Data extracts:
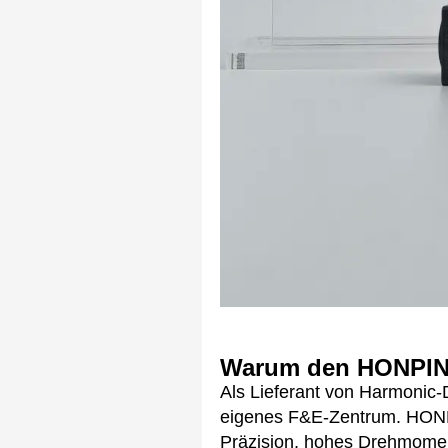
Warum den HONPINE
Als Lieferant von Harmonic
eigenes F&E-Zentrum. HONPI
Präzision, hohes Drehmomen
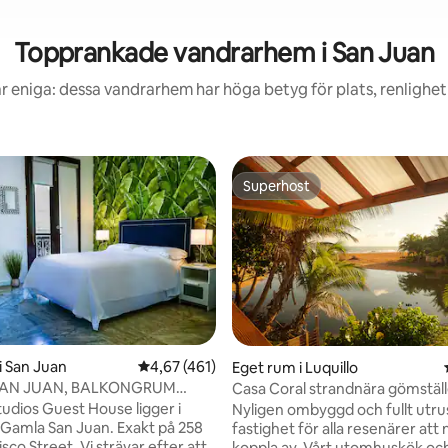
Topprankade vandrarhem i San Juan
r eniga: dessa vandrarhem har höga betyg för plats, renlighe
Superhost
Superhost
ttligt betyg, 5 omdömen
i San Juan
4,67 av 5 i genomsnittligt betyg, 461 omdöm
4,67 (461)
Eget rum i Luquillo
AN JUAN, BALKONGRUM
Casa Coral strandnära gömställ
STUDIOS
udios Guest House ligger i
Nyligen ombyggd och fullt utru
v Gamla San Juan. Exakt på 258
fastighet för alla resenärer att 
sco Street. Vi strävar efter att
koppla av. Vårt utomhuskök oc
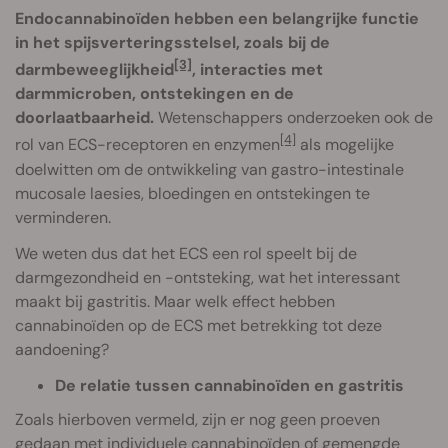
Endocannabinoïden hebben een belangrijke functie
in het spijsverteringsstelsel, zoals bij de
[3]
darmbeweeglijkheid
, interacties met
darmmicroben, ontstekingen en de
doorlaatbaarheid.
Wetenschappers onderzoeken ook de
[4]
rol van ECS-receptoren en enzymen
als mogelijke
doelwitten om de ontwikkeling van gastro-intestinale
mucosale laesies, bloedingen en ontstekingen te
verminderen.
We weten dus dat het ECS een rol speelt bij de
darmgezondheid en -ontsteking, wat het interessant
maakt bij gastritis. Maar welk effect hebben
cannabinoïden op de ECS met betrekking tot deze
aandoening?
De relatie tussen cannabinoïden en gastritis
Zoals hierboven vermeld, zijn er nog geen proeven
gedaan met individuele cannabinoïden of gemengde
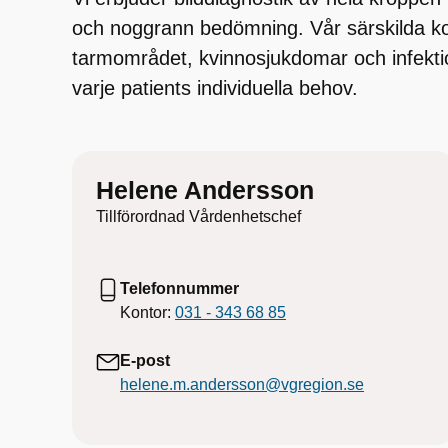
och noggrann bedömning. Vår särskilda k
tarmområdet, kvinnosjukdomar och infekti
varje patients individuella behov.
Helene Andersson
Tillförordnad Vårdenhetschef
Telefonnummer
Kontor:
031 - 343 68 85
E-post
helene.m.andersson@vgregion.se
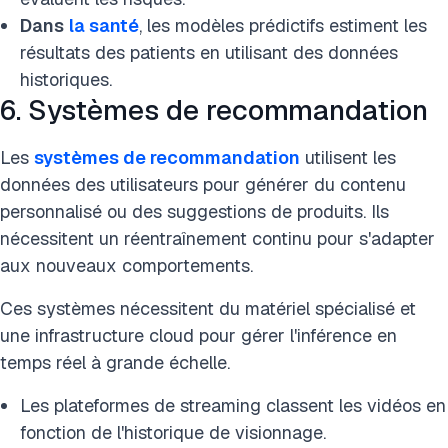
Dans
la santé
, les modèles prédictifs estiment les
résultats des patients en utilisant des données
historiques.
6. Systèmes de recommandation
Les
systèmes de recommandation
utilisent les
données des utilisateurs pour générer du contenu
personnalisé ou des suggestions de produits. Ils
nécessitent un réentraînement continu pour s'adapter
aux nouveaux comportements.
Ces systèmes nécessitent du matériel spécialisé et
une infrastructure cloud pour gérer l'inférence en
temps réel à grande échelle.
Les plateformes de streaming classent les vidéos en
fonction de l'historique de visionnage.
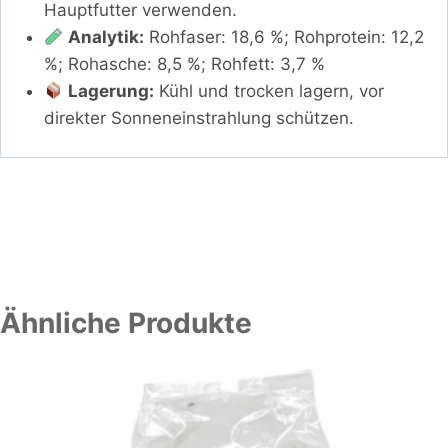
Hauptfutter verwenden.
Analytik:
Rohfaser: 18,6 %; Rohprotein: 12,2
%; Rohasche: 8,5 %; Rohfett: 3,7 %
Lagerung:
Kühl und trocken lagern, vor
direkter Sonneneinstrahlung schützen.
Ähnliche Produkte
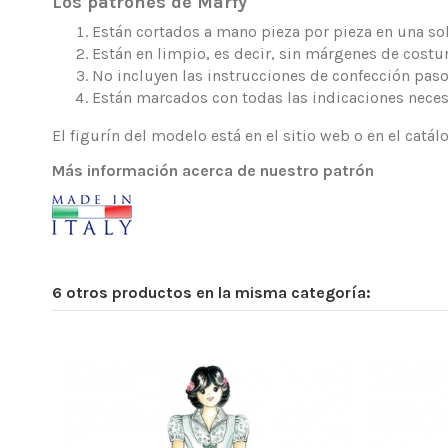
Los patrones de Marfy
Están cortados a mano pieza por pieza en una sola
Están en limpio, es decir, sin márgenes de costur
No incluyen las instrucciones de confección paso
Están marcados con todas las indicaciones neces
El figurín del modelo está en el sitio web o en el catá
Más información acerca de nuestro patrón
6 otros productos en la misma categoría:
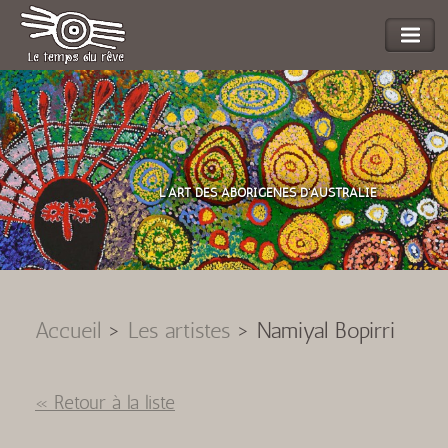
L'ART DES ABORIGENES D'AUSTRALIE
Accueil
>
Les artistes
>
Namiyal Bopirri
« Retour à la liste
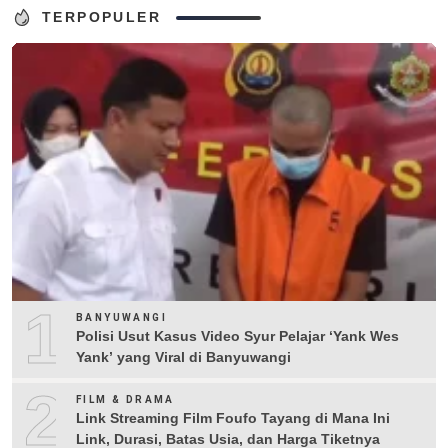
TERPOPULER
1
BANYUWANGI
Polisi Usut Kasus Video Syur Pelajar ‘Yank Wes
Yank’ yang Viral di Banyuwangi
2
FILM & DRAMA
Link Streaming Film Foufo Tayang di Mana Ini
Link, Durasi, Batas Usia, dan Harga Tiketnya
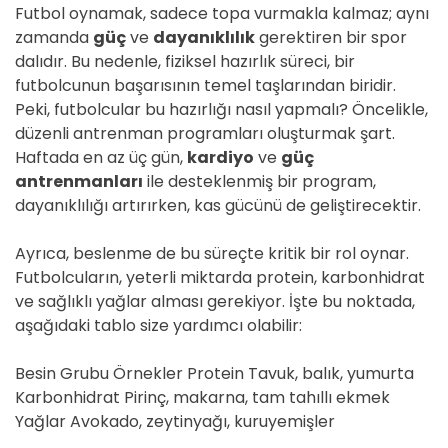
Futbol oynamak, sadece topa vurmakla kalmaz; aynı
zamanda
güç
ve
dayanıklılık
gerektiren bir spor
dalıdır. Bu nedenle, fiziksel hazırlık süreci, bir
futbolcunun başarısının temel taşlarından biridir.
Peki, futbolcular bu hazırlığı nasıl yapmalı? Öncelikle,
düzenli antrenman programları oluşturmak şart.
Haftada en az üç gün,
kardiyo
ve
güç
antrenmanları
ile desteklenmiş bir program,
dayanıklılığı artırırken, kas gücünü de geliştirecektir.
Ayrıca, beslenme de bu süreçte kritik bir rol oynar.
Futbolcuların, yeterli miktarda protein, karbonhidrat
ve sağlıklı yağlar alması gerekiyor. İşte bu noktada,
aşağıdaki tablo size yardımcı olabilir:
Besin Grubu Örnekler Protein Tavuk, balık, yumurta
Karbonhidrat Pirinç, makarna, tam tahıllı ekmek
Yağlar Avokado, zeytinyağı, kuruyemişler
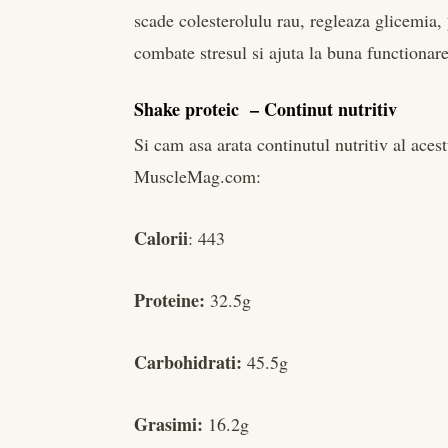
scade colesterolulu rau, regleaza glicemia,
combate stresul si ajuta la buna functionare
Shake proteic – Continut nutritiv
Si cam asa arata continutul nutritiv al aces
MuscleMag.com:
Calorii
: 443
Proteine:
32.5g
Carbohidrati:
45.5g
Grasimi:
16.2g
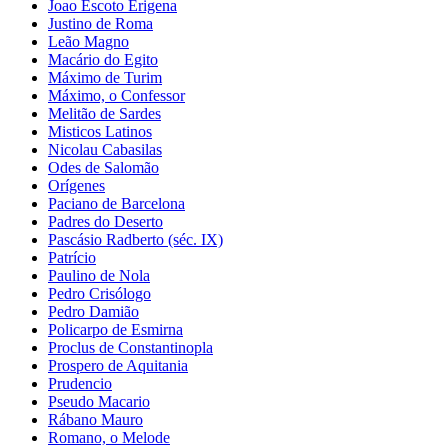
Joao Escoto Erigena
Justino de Roma
Leão Magno
Macário do Egito
Máximo de Turim
Máximo, o Confessor
Melitão de Sardes
Misticos Latinos
Nicolau Cabasilas
Odes de Salomão
Orígenes
Paciano de Barcelona
Padres do Deserto
Pascásio Radberto (séc. IX)
Patrício
Paulino de Nola
Pedro Crisólogo
Pedro Damião
Policarpo de Esmirna
Proclus de Constantinopla
Prospero de Aquitania
Prudencio
Pseudo Macario
Rábano Mauro
Romano, o Melode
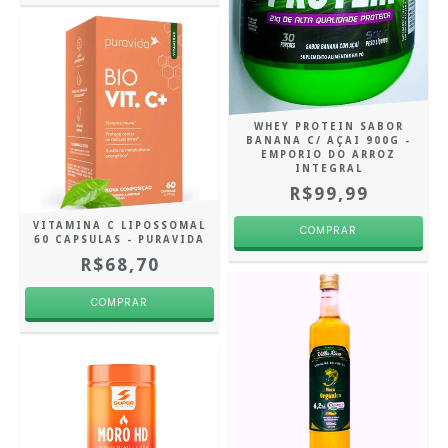
WHEY PROTEIN SABOR
BANANA C/ AÇAI 900G -
EMPORIO DO ARROZ
INTEGRAL
R$99,99
VITAMINA C LIPOSSOMAL
60 CAPSULAS - PURAVIDA
R$68,70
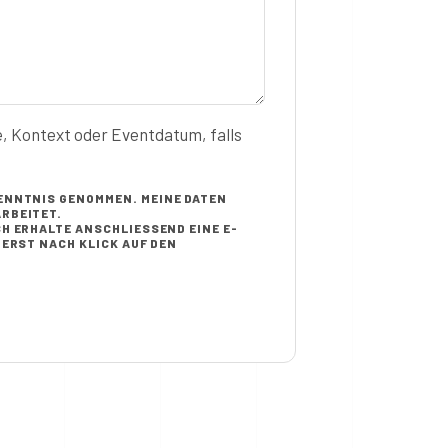
e, Kontext oder Eventdatum, falls
ENNTNIS GENOMMEN. MEINE DATEN
RBEITET.
H ERHALTE ANSCHLIESSEND EINE E-M
RST NACH KLICK AUF DEN B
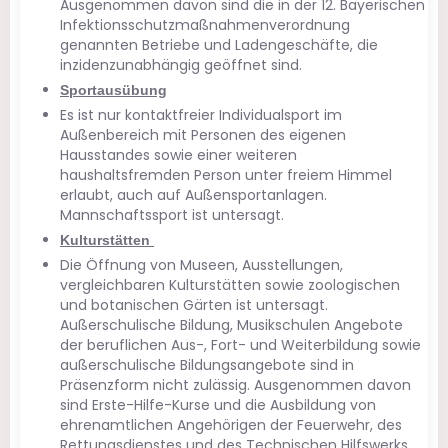
Ausgenommen davon sind die in der 12. Bayerischen
Infektionsschutzmaßnahmenverordnung
genannten Betriebe und Ladengeschäfte, die
inzidenzunabhängig geöffnet sind.
Sportausübung
Es ist nur kontaktfreier Individualsport im
Außenbereich mit Personen des eigenen
Hausstandes sowie einer weiteren
haushaltsfremden Person unter freiem Himmel
erlaubt, auch auf Außensportanlagen.
Mannschaftssport ist untersagt.
Kulturstätten
Die Öffnung von Museen, Ausstellungen,
vergleichbaren Kulturstätten sowie zoologischen
und botanischen Gärten ist untersagt.
Außerschulische Bildung, Musikschulen Angebote
der beruflichen Aus-, Fort- und Weiterbildung sowie
außerschulische Bildungsangebote sind in
Präsenzform nicht zulässig. Ausgenommen davon
sind Erste-Hilfe-Kurse und die Ausbildung von
ehrenamtlichen Angehörigen der Feuerwehr, des
Rettungsdienstes und des Technischen Hilfswerks.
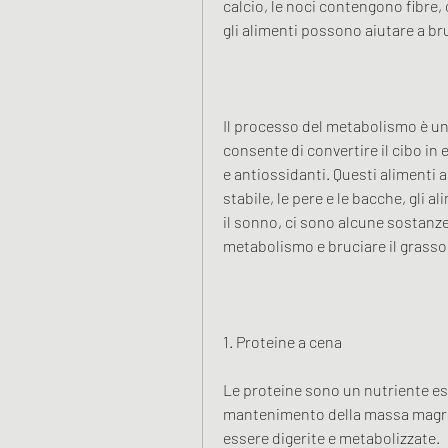
calcio, le noci contengono fibre,
gli alimenti possono aiutare a br
Il processo del metabolismo è un
consente di convertire il cibo in 
e antiossidanti. Questi alimenti a
stabile, le pere e le bacche, gli 
il sonno, ci sono alcune sostanze
metabolismo e bruciare il grasso 
1. Proteine ​​a cena
Le proteine sono un nutriente ess
mantenimento della massa magra. 
essere digerite e metabolizzate.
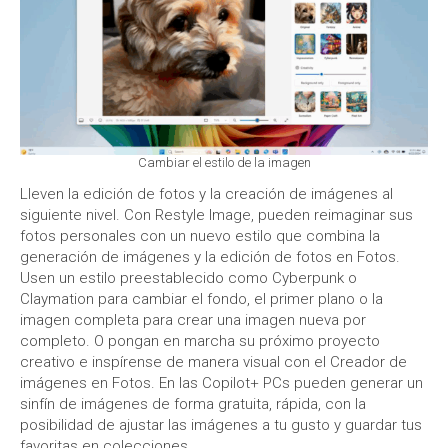
Cambiar el estilo de la imagen
Lleven la edición de fotos y la creación de imágenes al
siguiente nivel. Con Restyle Image, pueden reimaginar sus
fotos personales con un nuevo estilo que combina la
generación de imágenes y la edición de fotos en Fotos.
Usen un estilo preestablecido como Cyberpunk o
Claymation para cambiar el fondo, el primer plano o la
imagen completa para crear una imagen nueva por
completo. O pongan en marcha su próximo proyecto
creativo e inspírense de manera visual con el Creador de
imágenes en Fotos. En las Copilot+ PCs pueden generar un
sinfín de imágenes de forma gratuita, rápida, con la
posibilidad de ajustar las imágenes a tu gusto y guardar tus
favoritas en colecciones.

Exercise requirements: Restate the material above word for word, dropping the pictures.

Solution:
Warum den HONPINE
Als Lieferant von Harmonic
eigenes F&E-Zentrum. HONPI
Präzision, hohes Drehmomen
Topprankade vandrarhem i San Juan
r eniga: dessa vandrarhem har höga betyg för plats, renlighe
Superhost
Superhost
ttligt betyg, 5 omdömen
i San Juan
4,67 av 5 i genomsnittligt betyg, 461 omdöm
4,67 (461)
Eget rum i Luquillo
AN JUAN, BALKONGRUM
Casa Coral strandnära gömställ
STUDIOS
udios Guest House ligger i
Nyligen ombyggd och fullt utru
v Gamla San Juan. Exakt på 258
fastighet för alla resenärer att 
sco Street. Vi strävar efter att
koppla av. Vårt utomhuskök oc
Endocannabinoïden hebben een belangrijke functie
in het spijsverteringsstelsel, zoals bij de
[3]
darmbeweeglijkheid
, interacties met
darmmicroben, ontstekingen en de
doorlaatbaarheid.
Wetenschappers onderzoeken ook de
[4]
rol van ECS-receptoren en enzymen
als mogelijke
doelwitten om de ontwikkeling van gastro-intestinale
mucosale laesies, bloedingen en ontstekingen te
verminderen.
We weten dus dat het ECS een rol speelt bij de
darmgezondheid en -ontsteking, wat het interessant
maakt bij gastritis. Maar welk effect hebben
cannabinoïden op de ECS met betrekking tot deze
aandoening?
De relatie tussen cannabinoïden en gastritis
Zoals hierboven vermeld, zijn er nog geen proeven
gedaan met individuele cannabinoïden of gemengde
och noggrann bedömning. Vår särskilda k
tarmområdet, kvinnosjukdomar och infekti
varje patients individuella behov.
Helene Andersson
Tillförordnad Vårdenhetschef
Telefonnummer
Kontor:
031 - 343 68 85
E-post
helene.m.andersson@vgregion.se
Dans
la santé
, les modèles prédictifs estiment les
résultats des patients en utilisant des données
historiques.
6. Systèmes de recommandation
Les
systèmes de recommandation
utilisent les
données des utilisateurs pour générer du contenu
personnalisé ou des suggestions de produits. Ils
nécessitent un réentraînement continu pour s'adapter
aux nouveaux comportements.
Ces systèmes nécessitent du matériel spécialisé et
une infrastructure cloud pour gérer l'inférence en
temps réel à grande échelle.
Les plateformes de streaming classent les vidéos en
fonction de l'historique de visionnage.
Hauptfutter verwenden.
Analytik:
Rohfaser: 18,6 %; Rohprotein: 12,2
%; Rohasche: 8,5 %; Rohfett: 3,7 %
Lagerung:
Kühl und trocken lagern, vor
direkter Sonneneinstrahlung schützen.
Ähnliche Produkte
Los patrones de Marfy
Están cortados a mano pieza por pieza en una sola
Están en limpio, es decir, sin márgenes de costur
No incluyen las instrucciones de confección paso
Están marcados con todas las indicaciones neces
El figurín del modelo está en el sitio web o en el catá
Más información acerca de nuestro patrón
6 otros productos en la misma categoría:
L'ART DES ABORIGENES D'AUSTRALIE
Accueil
>
Les artistes
>
Namiyal Bopirri
« Retour à la liste
TERPOPULER
1
BANYUWANGI
Polisi Usut Kasus Video Syur Pelajar ‘Yank Wes
Yank’ yang Viral di Banyuwangi
2
FILM & DRAMA
Link Streaming Film Foufo Tayang di Mana Ini
Link, Durasi, Batas Usia, dan Harga Tiketnya
Futbol oynamak, sadece topa vurmakla kalmaz; aynı
zamanda
güç
ve
dayanıklılık
gerektiren bir spor
dalıdır. Bu nedenle, fiziksel hazırlık süreci, bir
futbolcunun başarısının temel taşlarından biridir.
Peki, futbolcular bu hazırlığı nasıl yapmalı? Öncelikle,
düzenli antrenman programları oluşturmak şart.
Haftada en az üç gün,
kardiyo
ve
güç
antrenmanları
ile desteklenmiş bir program,
dayanıklılığı artırırken, kas gücünü de geliştirecektir.
Ayrıca, beslenme de bu süreçte kritik bir rol oynar.
Futbolcuların, yeterli miktarda protein, karbonhidrat
ve sağlıklı yağlar alması gerekiyor. İşte bu noktada,
aşağıdaki tablo size yardımcı olabilir:
Besin Grubu Örnekler Protein Tavuk, balık, yumurta
Karbonhidrat Pirinç, makarna, tam tahıllı ekmek
Yağlar Avokado, zeytinyağı, kuruyemişler
scade colesterolulu rau, regleaza glicemia,
combate stresul si ajuta la buna functionare
Shake proteic – Continut nutritiv
Si cam asa arata continutul nutritiv al aces
MuscleMag.com:
Calorii
: 443
Proteine:
32.5g
Carbohidrati:
45.5g
Grasimi:
16.2g
Joao Escoto Erigena
Justino de Roma
Leão Magno
Macário do Egito
Máximo de Turim
Máximo, o Confessor
Melitão de Sardes
Misticos Latinos
Nicolau Cabasilas
Odes de Salomão
Orígenes
Paciano de Barcelona
Padres do Deserto
Pascásio Radberto (séc. IX)
Patrício
Paulino de Nola
Pedro Crisólogo
Pedro Damião
Policarpo de Esmirna
Proclus de Constantinopla
Prospero de Aquitania
Prudencio
Pseudo Macario
Rábano Mauro
Romano, o Melode
WHEY PROTEIN SABOR
BANANA C/ AÇAI 900G -
EMPORIO DO ARROZ
INTEGRAL
R$99,99
VITAMINA C LIPOSSOMAL
60 CAPSULAS - PURAVIDA
R$68,70
e, Kontext oder Eventdatum, falls
ENNTNIS GENOMMEN. MEINE DATEN
RBEITET.
H ERHALTE ANSCHLIESSEND EINE E-M
RST NACH KLICK AUF DEN B
Ausgenommen davon sind die in der 12. Bayerischen
Infektionsschutzmaßnahmenverordnung
genannten Betriebe und Ladengeschäfte, die
inzidenzunabhängig geöffnet sind.
Sportausübung
Es ist nur kontaktfreier Individualsport im
Außenbereich mit Personen des eigenen
Hausstandes sowie einer weiteren
haushaltsfremden Person unter freiem Himmel
erlaubt, auch auf Außensportanlagen.
Mannschaftssport ist untersagt.
Kulturstätten
Die Öffnung von Museen, Ausstellungen,
vergleichbaren Kulturstätten sowie zoologischen
und botanischen Gärten ist untersagt.
Außerschulische Bildung, Musikschulen Angebote
der beruflichen Aus-, Fort- und Weiterbildung sowie
außerschulische Bildungsangebote sind in
Präsenzform nicht zulässig. Ausgenommen davon
sind Erste-Hilfe-Kurse und die Ausbildung von
ehrenamtlichen Angehörigen der Feuerwehr, des
Rettungsdienstes und des Technischen Hilfswerks.
calcio, le noci contengono fibre,
gli alimenti possono aiutare a br
Il processo del metabolismo è un
consente di convertire il cibo in 
e antiossidanti. Questi alimenti a
stabile, le pere e le bacche, gli 
il sonno, ci sono alcune sostanze
metabolismo e bruciare il grasso 
1. Proteine ​​a cena
Le proteine sono un nutriente ess
mantenimento della massa magra. 
essere digerite e metabolizzate.
Cambiar el estilo de la imagen
Lleven la edición de fotos y la creación de imágenes al
siguiente nivel. Con Restyle Image, pueden reimaginar sus
fotos personales con un nuevo estilo que combina la
generación de imágenes y la edición de fotos en Fotos.
Usen un estilo preestablecido como Cyberpunk o
Claymation para cambiar el fondo, el primer plano o la
imagen completa para crear una imagen nueva por
completo. O pongan en marcha su próximo proyecto
creativo e inspírense de manera visual con el Creador de
imágenes en Fotos. En las Copilot+ PCs pueden generar un
sinfín de imágenes de forma gratuita, rápida, con la
posibilidad de ajustar las imágenes a tu gusto y guardar tus
favoritas en colecciones.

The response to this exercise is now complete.